The project team also ensured that the café operated in an ethical way. First, the café was dedicated to managing its waste effectively. All the cups were made from recycled materials and the café also promoted the recycling of PET and glass bottles. Second, the café provided jobs for women, which demonstrated the company’s position in terms of discrimination. Finally, the company promoted ethicality in relations with the suppliers. In particular, the café ensured that all the supplies for the café, such as food, drinks, dishes, furniture, silverware, etc., were sourced from socially responsible suppliers.

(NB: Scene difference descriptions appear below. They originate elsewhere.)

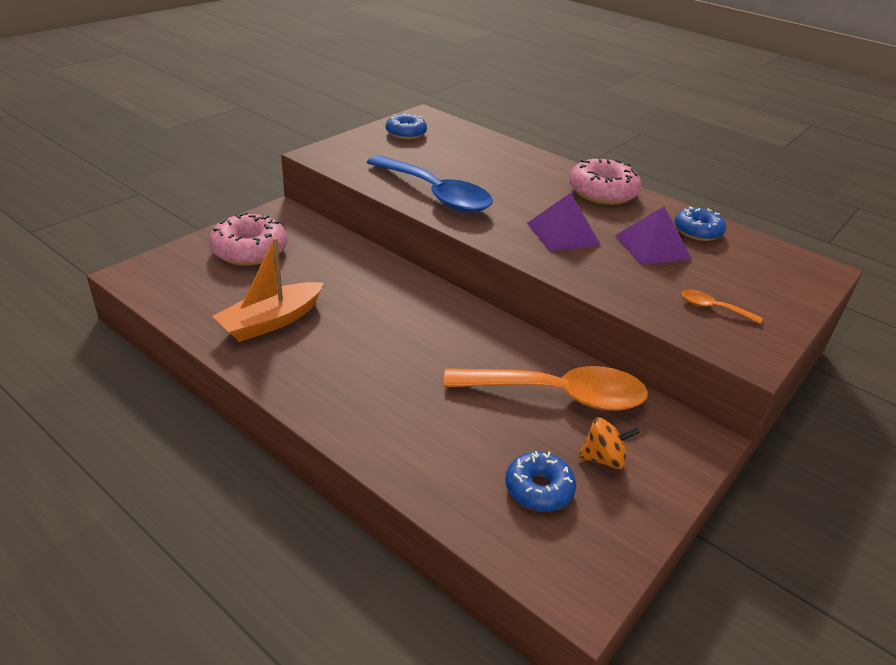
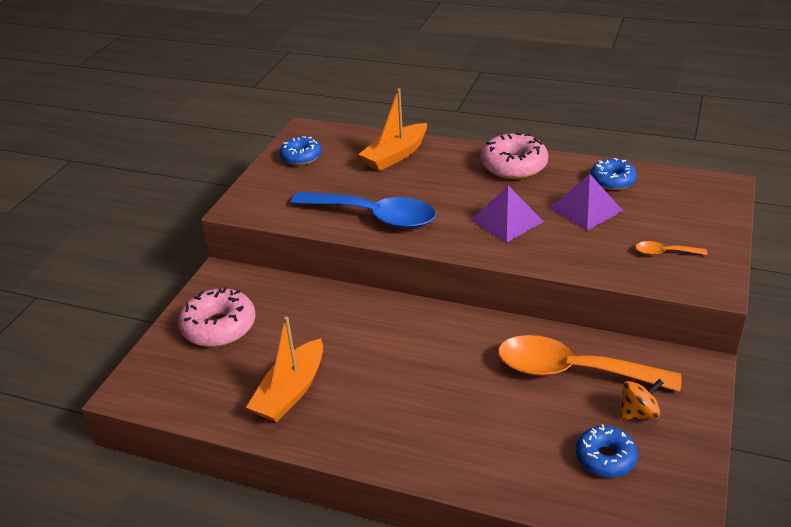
camera: 15 degrees left, 0 degrees up
orange spoon [443,366,648,411] -> orange spoon turned 150 degrees counterclockwise [498,335,682,392]
none -> orange boat [358,88,427,171]

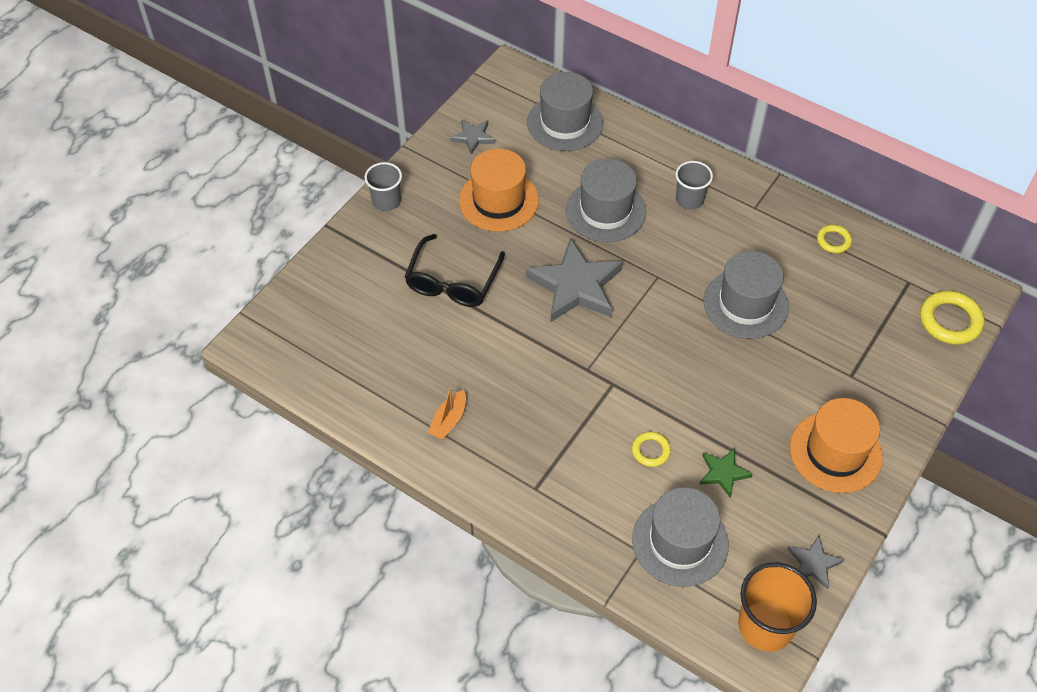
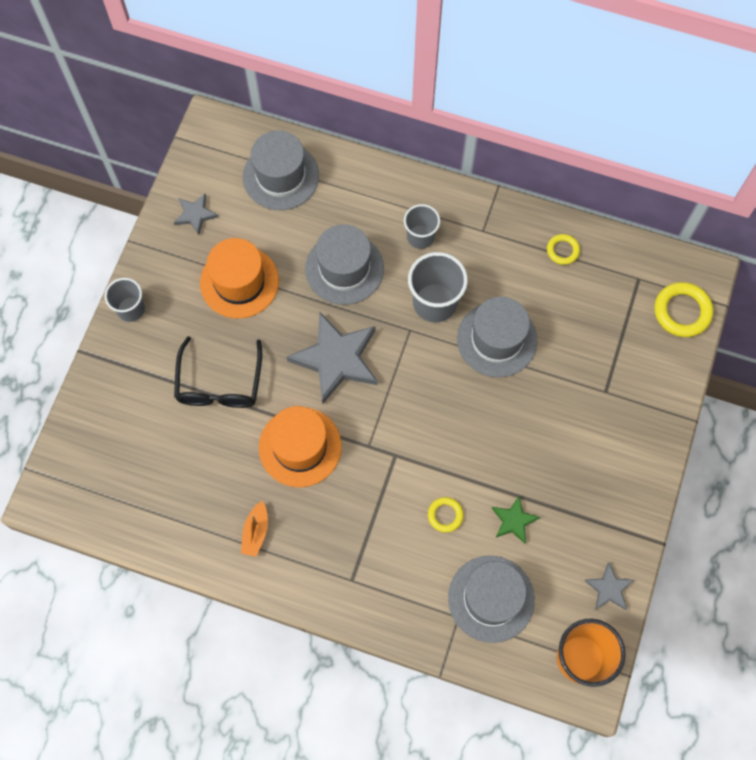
camera: 15 degrees left, 15 degrees up
orange hat [790,398,883,493] -> orange hat moved to [259,406,342,487]
none -> grey cup [408,252,468,322]

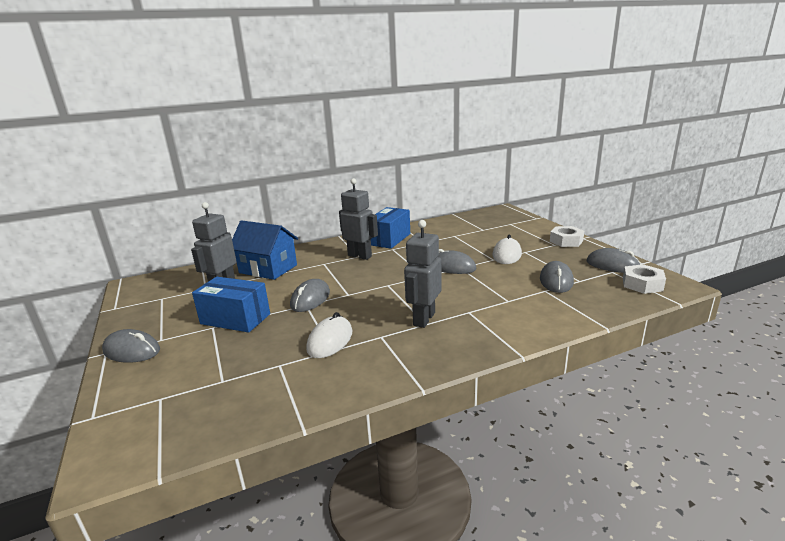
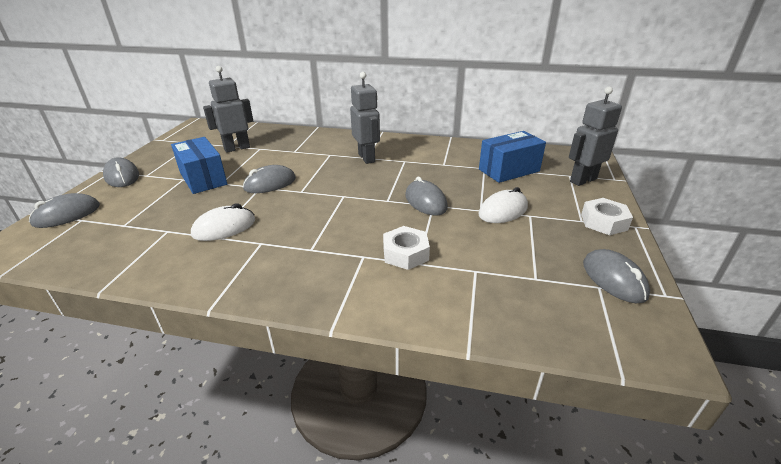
camera: 35 degrees right, 10 degrees up
blue house [232,220,298,280] -> none
blue box [371,207,410,249] -> blue box moved to [479,131,546,183]
grey robot [404,220,442,328] -> grey robot moved to [569,87,622,186]
grey mouse [540,261,574,293] -> grey mouse moved to [29,193,100,228]
white nut [623,264,666,294] -> white nut moved to [383,226,430,270]

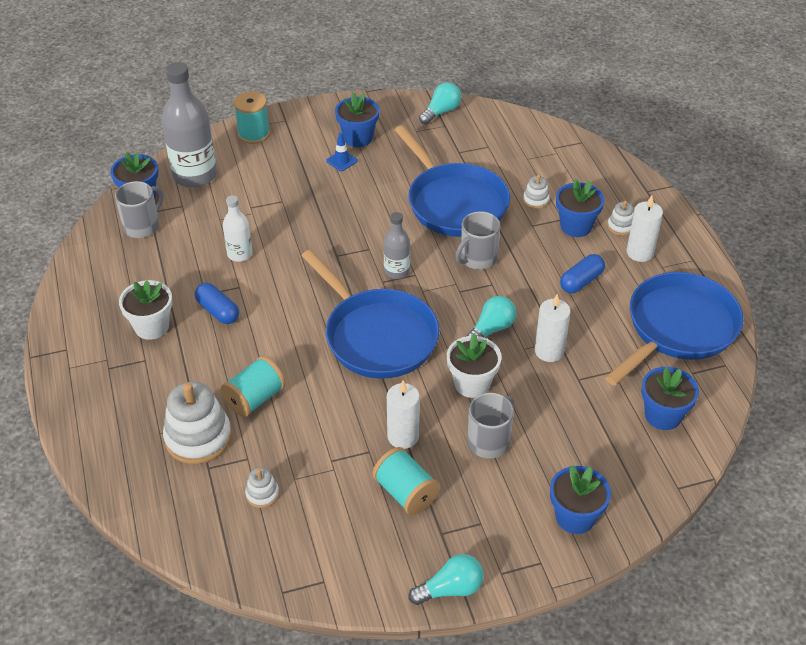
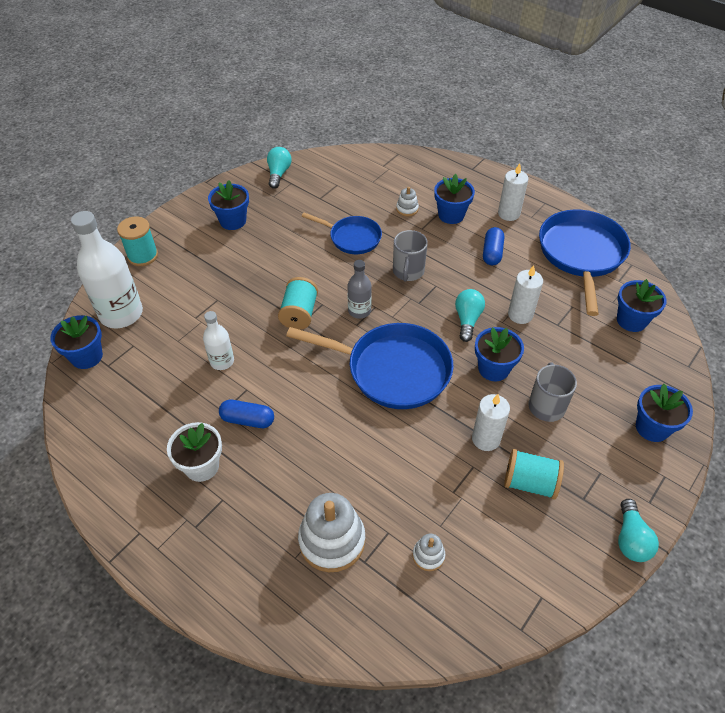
camera: 35 degrees left, 5 degrees up
grey mug [115,181,163,238] -> none
grey bottle [162,62,217,188] -> white bottle [71,211,143,328]
turquoise spool [221,356,286,417] -> turquoise spool moved to [278,277,318,330]
blue traffic cone [326,132,358,171] -> none
blue pan [395,125,510,237] -> blue pan [302,212,382,254], size x0.59
turquoise light bulb [409,554,484,605] -> turquoise light bulb turned 150 degrees clockwise [618,499,659,562]
white flower pot [447,334,502,398] -> blue flower pot [475,327,524,381]
white stacking toy [607,201,634,236] -> none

It is crucial to notice that the project team did not only follow the regulations of the government but exceeded them in demonstrating social responsibility. For instance, the heat protection laws in Qatar prohibit working in the open between 11.30 AM and 3 PM (Human Rights Watch, 2018). However, the company changed this standard to ensure the protection of the workers. Similarly, the project team increased the standards of waste management, which was not required by the government. In other words, instead of being reactive to outside pressure, the project team was proactive. The project management team built strong relationships with all the key stakeholders, including the community, monitored their expectations and ideas about ethicality and CSR, and implemented CSR practices accordingly.

Conclusion

This report provided a detailed analysis of the Lobby Café Construction project from three viewpoints, including external influencers, stakeholder analysis, and CSR practices. First, the assessment demonstrated that the project was influenced by a wide variety of economic, political, social, and technological factors. The most influential factors included the increased attention to Qatar due to FIFA World Cup 2022, growing demand for services, the blockade, and increased influence of online rankings of hotels. Second, the report identified all the stakeholders and divided them between internal and external, as well as classified them according to the stakeholder matrix. The results of the analysis revealed that stakeholder management practices were outstanding. Finally, the assessment of CSR practices demonstrated that the project management team made every effort to build strong relationships with the stakeholders by promoting ethical practices during and after the implementation of the project.